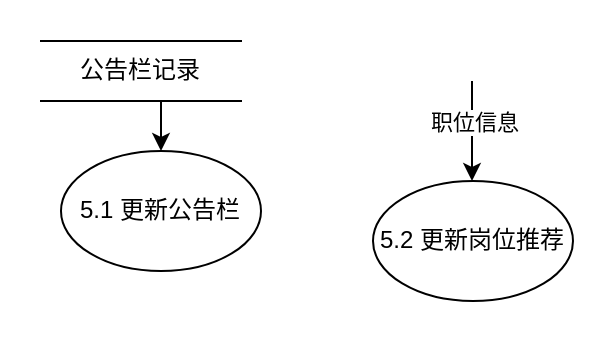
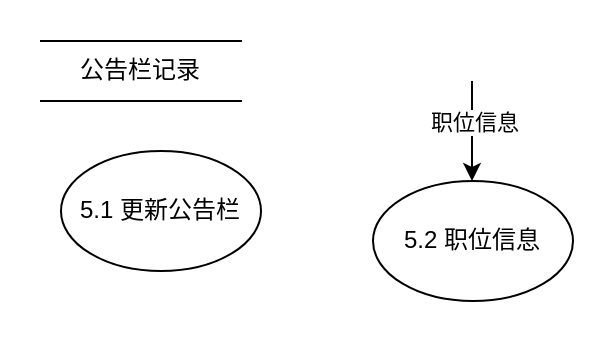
  <mxCell id="0" />
  <mxCell id="1" parent="0" />
  <mxCell id="2" value="5.1 更新公告栏" style="shape=ellipse;html=1;dashed=0;whiteSpace=wrap;perimeter=ellipsePerimeter;" vertex="1" parent="1"><mxGeometry x="30" y="75" width="100" height="60" as="geometry" /></mxCell>
  <mxCell id="3" style="rounded=0;orthogonalLoop=1;jettySize=auto;html=1;exitX=0.5;exitY=0;exitDx=0;exitDy=0;entryX=0.5;entryY=0;entryDx=0;entryDy=0;" edge="1" parent="1"><mxGeometry relative="1" as="geometry"><mxPoint x="235.5" y="90" as="targetPoint" /><mxPoint x="235.5" y="40" as="sourcePoint" /></mxGeometry></mxCell>
  <mxCell id="4" value="职位信息" style="edgeLabel;html=1;align=center;verticalAlign=middle;resizable=0;points=[];" vertex="1" connectable="0" parent="3"><mxGeometry x="-0.453" y="-1" relative="1" as="geometry"><mxPoint x="2" y="6" as="offset" /></mxGeometry></mxCell>
- <mxCell id="5" value="5.2 更新岗位推荐" style="shape=ellipse;html=1;dashed=0;whiteSpace=wrap;perimeter=ellipsePerimeter;" vertex="1" parent="1"><mxGeometry x="186" y="90" width="100" height="60" as="geometry" /></mxCell>
- <mxCell id="6" style="edgeStyle=orthogonalEdgeStyle;rounded=0;orthogonalLoop=1;jettySize=auto;html=1;exitX=0.5;exitY=1;exitDx=0;exitDy=0;entryX=0.5;entryY=0;entryDx=0;entryDy=0;" edge="1" parent="1" source="7" target="2"><mxGeometry relative="1" as="geometry" /></mxCell>
+ <mxCell id="5" value="5.2 职位信息" style="shape=ellipse;html=1;dashed=0;whiteSpace=wrap;perimeter=ellipsePerimeter;" vertex="1" parent="1"><mxGeometry x="186" y="90" width="100" height="60" as="geometry" /></mxCell>
  <mxCell id="7" value="公告栏记录" style="html=1;dashed=0;whiteSpace=wrap;shape=partialRectangle;right=0;left=0;" vertex="1" parent="1"><mxGeometry x="20" y="20" width="100" height="30" as="geometry" /></mxCell>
......
■ **WRITTEN TASK**
Copy every line of the data above character for character, but leave the pictures out of your answer.

■ **PROBLEM SOLUTION**
  <mxCell id="0" />
  <mxCell id="1" parent="0" />
  <mxCell id="2" value="5.1 更新公告栏" style="shape=ellipse;html=1;dashed=0;whiteSpace=wrap;perimeter=ellipsePerimeter;" vertex="1" parent="1"><mxGeometry x="30" y="75" width="100" height="60" as="geometry" /></mxCell>
  <mxCell id="3" style="rounded=0;orthogonalLoop=1;jettySize=auto;html=1;exitX=0.5;exitY=0;exitDx=0;exitDy=0;entryX=0.5;entryY=0;entryDx=0;entryDy=0;" edge="1" parent="1"><mxGeometry relative="1" as="geometry"><mxPoint x="235.5" y="90" as="targetPoint" /><mxPoint x="235.5" y="40" as="sourcePoint" /></mxGeometry></mxCell>
  <mxCell id="4" value="职位信息" style="edgeLabel;html=1;align=center;verticalAlign=middle;resizable=0;points=[];" vertex="1" connectable="0" parent="3"><mxGeometry x="-0.453" y="-1" relative="1" as="geometry"><mxPoint x="2" y="6" as="offset" /></mxGeometry></mxCell>
- <mxCell id="5" value="5.2 更新岗位推荐" style="shape=ellipse;html=1;dashed=0;whiteSpace=wrap;perimeter=ellipsePerimeter;" vertex="1" parent="1"><mxGeometry x="186" y="90" width="100" height="60" as="geometry" /></mxCell>
- <mxCell id="6" style="edgeStyle=orthogonalEdgeStyle;rounded=0;orthogonalLoop=1;jettySize=auto;html=1;exitX=0.5;exitY=1;exitDx=0;exitDy=0;entryX=0.5;entryY=0;entryDx=0;entryDy=0;" edge="1" parent="1" source="7" target="2"><mxGeometry relative="1" as="geometry" /></mxCell>
+ <mxCell id="5" value="5.2 职位信息" style="shape=ellipse;html=1;dashed=0;whiteSpace=wrap;perimeter=ellipsePerimeter;" vertex="1" parent="1"><mxGeometry x="186" y="90" width="100" height="60" as="geometry" /></mxCell>
  <mxCell id="7" value="公告栏记录" style="html=1;dashed=0;whiteSpace=wrap;shape=partialRectangle;right=0;left=0;" vertex="1" parent="1"><mxGeometry x="20" y="20" width="100" height="30" as="geometry" /></mxCell>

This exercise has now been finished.